PROBLEM TO WORK ON >>
Give a verbatim copy of the data, leaving the pictures out.
*** Block opens ***
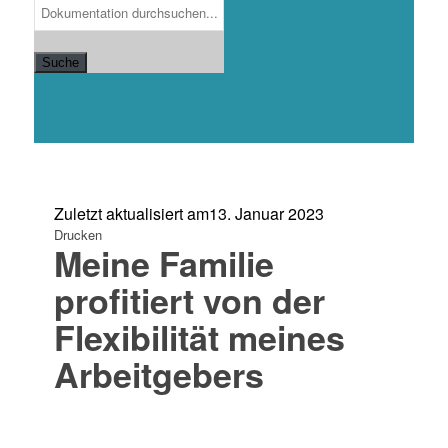
Suche
Zuletzt aktualisiert am
13. Januar 2023
Drucken
Meine Familie
profitiert von der
Flexibilität meines
Arbeitgebers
*** Block closes ***
OUTPUT FOR THIS EXERCISE >>
Suche
Zuletzt aktualisiert am
13. Januar 2023
Drucken
Meine Familie
profitiert von der
Flexibilität meines
Arbeitgebers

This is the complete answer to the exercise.